University of Wisconsin–Madison

Prophetic Words from 1922

Ninety-nine years ago today, two University of Wisconsin faculty published a seminal article on Johne’s disease. The full article is provided here for Johne’s history enthusiasts. Although published so long ago, the descriptions of the pathology and epidemiology of the disease are remarkably accurate. Today’s Johne’s news highlights some of the prophetic statements made by those authors.

Johne’s disease is one that is not at all widespread in Wisconsin or in any part of our country at present. It does occur, however, and as the years go by it will become more and more common and will place a greater tax on the cattle industry unless some consideration is given to it by those engaged in the raising and sale of cattle.”

The affected animals lose flesh very slowly until they become virtually walking skeletons. The unthrifty condition of animals, in spite of abundant feed, is occasioned in part by this disease.”

…it is likely to be present in pure bred herds from which animals are being sold in great numbers. A few such distributing centers will thus spread with a constantly increasing rapidity unless more attention is paid too it that is done at present.

The aim of this bulletin is to call the attention of veterinarians and breeders to Johne’s disease, which, it is felt, is not recognized by many, in order that steps may be taken to prevent its introduction into still healthy herds, and to gradually eliminate it from affected herds.

These statements were published by B.A. Beach and E.G. Hastings in 1922 in the Wisconsin Bulletin, a publication by the Wisconsin Agriculture Experiment Station. Their warnings remain true today and their aim, to raise awareness, is the same aim as that of this website.


Fast forward 99 years and, based on USDA survey data from 2007, we find that over 90% of U.S. dairy herds are now MAP-infected (Lombard et al., 2013), and the situation in most other major dairy-producing countries is similar. Millions of animals have died or been culled from herds due to this disease. Millions of dollars in farm income are lost annually because we failed to heed these warnings. And, we now find the cause of Johne’s disease, MAP, spilling into humans through contaminated food and water.

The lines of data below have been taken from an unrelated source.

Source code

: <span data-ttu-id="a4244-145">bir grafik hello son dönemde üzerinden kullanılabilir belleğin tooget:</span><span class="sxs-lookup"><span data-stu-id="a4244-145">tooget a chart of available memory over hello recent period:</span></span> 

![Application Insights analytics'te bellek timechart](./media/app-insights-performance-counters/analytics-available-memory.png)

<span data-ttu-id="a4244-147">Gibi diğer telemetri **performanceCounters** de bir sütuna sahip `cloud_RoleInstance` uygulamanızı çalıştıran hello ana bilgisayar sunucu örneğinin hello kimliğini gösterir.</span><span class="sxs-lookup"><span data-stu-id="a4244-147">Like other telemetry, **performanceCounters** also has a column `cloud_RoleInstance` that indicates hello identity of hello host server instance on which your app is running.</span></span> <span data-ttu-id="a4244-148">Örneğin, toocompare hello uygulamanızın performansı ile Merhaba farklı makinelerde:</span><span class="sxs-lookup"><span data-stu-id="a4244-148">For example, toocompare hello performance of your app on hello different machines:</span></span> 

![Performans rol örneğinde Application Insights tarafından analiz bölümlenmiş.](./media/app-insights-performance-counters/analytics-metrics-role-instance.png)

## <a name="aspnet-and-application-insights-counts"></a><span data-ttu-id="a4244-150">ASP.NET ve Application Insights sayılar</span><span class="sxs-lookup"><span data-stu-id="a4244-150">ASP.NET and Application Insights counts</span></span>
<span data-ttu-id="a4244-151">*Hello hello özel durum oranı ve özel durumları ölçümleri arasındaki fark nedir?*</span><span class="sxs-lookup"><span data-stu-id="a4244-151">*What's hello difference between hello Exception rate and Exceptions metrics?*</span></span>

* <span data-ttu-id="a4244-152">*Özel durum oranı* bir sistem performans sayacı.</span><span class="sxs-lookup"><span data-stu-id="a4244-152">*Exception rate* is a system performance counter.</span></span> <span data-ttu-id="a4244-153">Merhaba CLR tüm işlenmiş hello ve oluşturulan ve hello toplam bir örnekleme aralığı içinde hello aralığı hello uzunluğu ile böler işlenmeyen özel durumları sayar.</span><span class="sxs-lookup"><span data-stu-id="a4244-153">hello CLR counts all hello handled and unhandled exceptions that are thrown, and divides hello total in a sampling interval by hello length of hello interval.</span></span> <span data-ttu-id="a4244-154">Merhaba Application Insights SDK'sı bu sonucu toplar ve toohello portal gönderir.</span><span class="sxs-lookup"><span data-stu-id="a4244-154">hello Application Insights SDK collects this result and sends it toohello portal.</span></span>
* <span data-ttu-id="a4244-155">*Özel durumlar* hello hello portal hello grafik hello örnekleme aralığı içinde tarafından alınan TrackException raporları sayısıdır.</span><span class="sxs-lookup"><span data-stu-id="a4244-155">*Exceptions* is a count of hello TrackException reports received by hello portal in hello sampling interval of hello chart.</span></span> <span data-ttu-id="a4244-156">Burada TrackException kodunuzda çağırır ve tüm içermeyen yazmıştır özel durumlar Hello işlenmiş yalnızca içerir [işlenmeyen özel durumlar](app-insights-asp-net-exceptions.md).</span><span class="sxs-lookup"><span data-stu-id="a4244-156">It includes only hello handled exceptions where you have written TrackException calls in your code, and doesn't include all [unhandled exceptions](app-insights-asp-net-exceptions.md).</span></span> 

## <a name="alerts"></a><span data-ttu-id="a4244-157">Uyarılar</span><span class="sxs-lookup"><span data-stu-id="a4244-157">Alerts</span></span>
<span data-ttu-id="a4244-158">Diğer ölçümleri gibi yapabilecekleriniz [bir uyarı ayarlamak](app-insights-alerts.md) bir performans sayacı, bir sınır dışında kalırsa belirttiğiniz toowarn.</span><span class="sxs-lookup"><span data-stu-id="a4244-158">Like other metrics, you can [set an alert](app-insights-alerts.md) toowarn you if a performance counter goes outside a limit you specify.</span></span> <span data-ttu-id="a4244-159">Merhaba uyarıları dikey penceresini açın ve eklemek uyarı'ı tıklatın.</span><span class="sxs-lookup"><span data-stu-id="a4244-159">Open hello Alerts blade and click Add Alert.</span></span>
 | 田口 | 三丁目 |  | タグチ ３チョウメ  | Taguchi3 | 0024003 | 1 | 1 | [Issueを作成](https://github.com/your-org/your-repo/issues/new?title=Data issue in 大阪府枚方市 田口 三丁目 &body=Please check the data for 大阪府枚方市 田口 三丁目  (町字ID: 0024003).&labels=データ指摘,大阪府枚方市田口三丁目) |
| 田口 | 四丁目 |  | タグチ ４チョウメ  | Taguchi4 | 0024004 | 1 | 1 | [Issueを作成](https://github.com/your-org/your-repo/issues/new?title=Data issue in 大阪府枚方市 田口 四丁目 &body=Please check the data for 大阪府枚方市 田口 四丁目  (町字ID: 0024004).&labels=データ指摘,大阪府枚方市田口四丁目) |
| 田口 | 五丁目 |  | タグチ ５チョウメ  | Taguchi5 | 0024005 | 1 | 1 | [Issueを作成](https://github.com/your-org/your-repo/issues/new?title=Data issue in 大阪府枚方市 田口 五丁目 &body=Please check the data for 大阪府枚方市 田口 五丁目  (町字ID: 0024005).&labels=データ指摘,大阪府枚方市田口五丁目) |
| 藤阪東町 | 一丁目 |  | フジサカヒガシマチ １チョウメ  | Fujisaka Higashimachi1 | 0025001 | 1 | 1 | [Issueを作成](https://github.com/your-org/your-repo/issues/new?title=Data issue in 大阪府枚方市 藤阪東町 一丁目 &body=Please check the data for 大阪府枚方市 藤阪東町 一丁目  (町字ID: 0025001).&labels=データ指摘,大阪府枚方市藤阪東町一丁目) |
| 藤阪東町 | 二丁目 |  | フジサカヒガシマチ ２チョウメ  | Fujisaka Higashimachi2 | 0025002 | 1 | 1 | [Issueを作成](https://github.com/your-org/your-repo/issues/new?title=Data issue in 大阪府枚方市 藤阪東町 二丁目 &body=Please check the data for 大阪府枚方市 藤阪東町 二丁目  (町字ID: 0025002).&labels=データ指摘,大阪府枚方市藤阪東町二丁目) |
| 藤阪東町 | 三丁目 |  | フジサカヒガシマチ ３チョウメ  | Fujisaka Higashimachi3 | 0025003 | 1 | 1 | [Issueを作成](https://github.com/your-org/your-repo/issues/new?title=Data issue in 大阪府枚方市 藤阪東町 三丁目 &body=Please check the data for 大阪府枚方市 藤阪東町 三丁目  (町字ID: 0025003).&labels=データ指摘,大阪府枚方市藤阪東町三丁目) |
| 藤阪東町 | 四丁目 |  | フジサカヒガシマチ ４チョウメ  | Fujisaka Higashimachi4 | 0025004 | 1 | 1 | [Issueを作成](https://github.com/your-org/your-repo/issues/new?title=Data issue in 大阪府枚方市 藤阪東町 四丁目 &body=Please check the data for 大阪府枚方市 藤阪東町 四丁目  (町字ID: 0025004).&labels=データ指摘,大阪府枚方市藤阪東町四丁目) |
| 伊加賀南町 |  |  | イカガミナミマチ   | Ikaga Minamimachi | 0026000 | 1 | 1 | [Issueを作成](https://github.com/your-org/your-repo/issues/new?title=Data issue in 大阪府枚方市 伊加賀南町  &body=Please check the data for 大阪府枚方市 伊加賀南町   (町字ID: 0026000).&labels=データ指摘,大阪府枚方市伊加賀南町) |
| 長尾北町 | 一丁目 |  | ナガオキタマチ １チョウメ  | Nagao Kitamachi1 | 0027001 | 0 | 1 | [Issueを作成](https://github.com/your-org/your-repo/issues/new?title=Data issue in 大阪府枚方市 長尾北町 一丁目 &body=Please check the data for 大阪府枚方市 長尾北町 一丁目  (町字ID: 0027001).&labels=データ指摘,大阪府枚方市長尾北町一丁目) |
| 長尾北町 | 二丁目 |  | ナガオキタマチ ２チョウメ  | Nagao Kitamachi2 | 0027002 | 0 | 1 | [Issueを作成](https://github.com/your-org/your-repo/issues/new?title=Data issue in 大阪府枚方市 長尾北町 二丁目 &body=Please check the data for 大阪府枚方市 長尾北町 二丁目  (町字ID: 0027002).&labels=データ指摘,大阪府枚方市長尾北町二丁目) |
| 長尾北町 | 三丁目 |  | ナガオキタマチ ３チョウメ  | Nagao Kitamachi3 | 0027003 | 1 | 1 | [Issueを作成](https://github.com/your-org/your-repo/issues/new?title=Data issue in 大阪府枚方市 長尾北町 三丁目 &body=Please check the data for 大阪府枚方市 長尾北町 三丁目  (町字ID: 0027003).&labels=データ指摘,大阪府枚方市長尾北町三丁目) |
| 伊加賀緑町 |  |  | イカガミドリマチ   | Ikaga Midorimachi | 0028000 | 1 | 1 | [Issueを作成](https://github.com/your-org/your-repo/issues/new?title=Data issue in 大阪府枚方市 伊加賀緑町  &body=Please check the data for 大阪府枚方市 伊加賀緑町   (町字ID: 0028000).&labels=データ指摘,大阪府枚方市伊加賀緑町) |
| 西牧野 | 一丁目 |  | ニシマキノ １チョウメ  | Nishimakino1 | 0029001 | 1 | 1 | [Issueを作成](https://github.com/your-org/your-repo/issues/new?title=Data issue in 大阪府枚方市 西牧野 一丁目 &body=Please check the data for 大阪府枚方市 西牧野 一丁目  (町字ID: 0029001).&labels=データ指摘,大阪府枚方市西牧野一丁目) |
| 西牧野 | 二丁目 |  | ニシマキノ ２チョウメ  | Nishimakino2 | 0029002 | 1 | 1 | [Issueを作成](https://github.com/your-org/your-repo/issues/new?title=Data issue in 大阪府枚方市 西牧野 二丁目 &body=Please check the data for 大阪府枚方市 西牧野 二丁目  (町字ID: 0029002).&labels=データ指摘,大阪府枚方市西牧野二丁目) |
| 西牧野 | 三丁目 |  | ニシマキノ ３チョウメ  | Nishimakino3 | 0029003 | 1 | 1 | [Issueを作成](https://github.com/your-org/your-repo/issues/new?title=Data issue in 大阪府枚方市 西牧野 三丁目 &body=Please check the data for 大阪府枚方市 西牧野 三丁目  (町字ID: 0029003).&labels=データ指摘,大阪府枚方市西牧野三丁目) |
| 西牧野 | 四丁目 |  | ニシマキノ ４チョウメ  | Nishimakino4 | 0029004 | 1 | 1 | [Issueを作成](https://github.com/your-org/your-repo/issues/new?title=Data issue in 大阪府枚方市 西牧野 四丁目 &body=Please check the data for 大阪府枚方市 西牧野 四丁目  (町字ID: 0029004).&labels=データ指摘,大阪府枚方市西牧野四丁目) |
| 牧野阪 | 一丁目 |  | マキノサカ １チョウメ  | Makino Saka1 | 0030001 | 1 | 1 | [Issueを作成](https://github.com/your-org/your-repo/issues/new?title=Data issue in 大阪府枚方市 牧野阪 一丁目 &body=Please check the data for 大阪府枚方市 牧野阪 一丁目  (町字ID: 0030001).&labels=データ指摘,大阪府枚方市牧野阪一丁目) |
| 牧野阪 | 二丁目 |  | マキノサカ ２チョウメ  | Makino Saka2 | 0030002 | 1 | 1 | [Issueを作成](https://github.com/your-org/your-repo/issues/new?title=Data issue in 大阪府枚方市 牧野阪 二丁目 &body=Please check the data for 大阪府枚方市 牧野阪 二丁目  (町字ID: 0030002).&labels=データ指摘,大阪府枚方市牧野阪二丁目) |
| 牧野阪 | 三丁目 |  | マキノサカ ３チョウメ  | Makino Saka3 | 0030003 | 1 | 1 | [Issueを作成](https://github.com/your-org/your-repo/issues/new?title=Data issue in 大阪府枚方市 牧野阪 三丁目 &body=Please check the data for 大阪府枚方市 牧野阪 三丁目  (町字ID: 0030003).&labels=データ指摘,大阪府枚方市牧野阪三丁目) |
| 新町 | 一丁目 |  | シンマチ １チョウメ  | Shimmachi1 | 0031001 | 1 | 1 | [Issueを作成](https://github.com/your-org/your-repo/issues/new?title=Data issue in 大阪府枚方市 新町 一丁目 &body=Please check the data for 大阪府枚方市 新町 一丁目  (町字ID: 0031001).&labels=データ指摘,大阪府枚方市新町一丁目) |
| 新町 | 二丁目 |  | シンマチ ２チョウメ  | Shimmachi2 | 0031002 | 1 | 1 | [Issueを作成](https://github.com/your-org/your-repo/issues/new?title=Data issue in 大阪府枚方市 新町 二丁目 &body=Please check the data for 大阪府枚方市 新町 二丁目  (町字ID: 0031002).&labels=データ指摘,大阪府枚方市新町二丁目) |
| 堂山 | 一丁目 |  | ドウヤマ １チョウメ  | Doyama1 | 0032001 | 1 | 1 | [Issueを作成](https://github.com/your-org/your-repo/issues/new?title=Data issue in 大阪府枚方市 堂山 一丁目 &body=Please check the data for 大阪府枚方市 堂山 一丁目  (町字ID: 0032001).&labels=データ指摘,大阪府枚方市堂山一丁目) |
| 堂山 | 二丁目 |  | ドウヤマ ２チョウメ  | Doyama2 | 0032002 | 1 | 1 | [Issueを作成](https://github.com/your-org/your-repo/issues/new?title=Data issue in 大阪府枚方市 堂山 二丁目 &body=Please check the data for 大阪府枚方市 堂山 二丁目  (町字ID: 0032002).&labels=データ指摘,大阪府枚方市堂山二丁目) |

  • More indications that JD is common and MAP is in raw meat:
    A Georgia, USA a survey of cattle sold at sale barns using ELISA found that 9.58% of dairy cattle and 3.95% of beef cattle tested ELISA-positive. Given the accuracy of ELISAs, the actual infection rates are roughly double these figures (Pence, 2003). Most of these cattle were headed to slaughterhouses (abattoirs) and then into the food supply.
  • A survey of culled dairy cows in Atlantic Canada and Maine, USA found that 16.1% of the cows were culture-positive for MAP. The meat from these animals also was headed into the human food chain (McKenna, 2004).
  • A Colorado, USA study of 40 cull dairy cows found that 21 had MAP disseminated infection. Moreover, 57% (12/21) of cows with disseminated infection had average to heavy body condition and no diarrhea. Cows with disseminated infection had no to minimal gross pathologic evidence of infection in 37% (8/21) of cases. Only 76% (16/21) of cows with disseminated infection had positive historical ELISA results and only 62% (13/21) had a positive ELISA at slaughter (Antognoli, 2008). Thus, further verifying that ELISAs underestimate the number of MAP-infected cows with disseminated MAP infections that enter the food supply.

Side note:
The University of Wisconsin (UW) has remains a leader in Johne’s disease diagnosis and research. Ekundayo and Okoh provided a review of paratuberculosis literature published from 1911 to 2019 (Microoganisms, 2020). The graphic below from their publication indicates, by size of the circle, the number of scientific publications and collaborations between UW and other institutions working on paratuberculosis. The purple circle for the University of Wisconsin is the largest and most interconnected. This website is a legacy of the UW tradition in paratuberculosis research and outreach.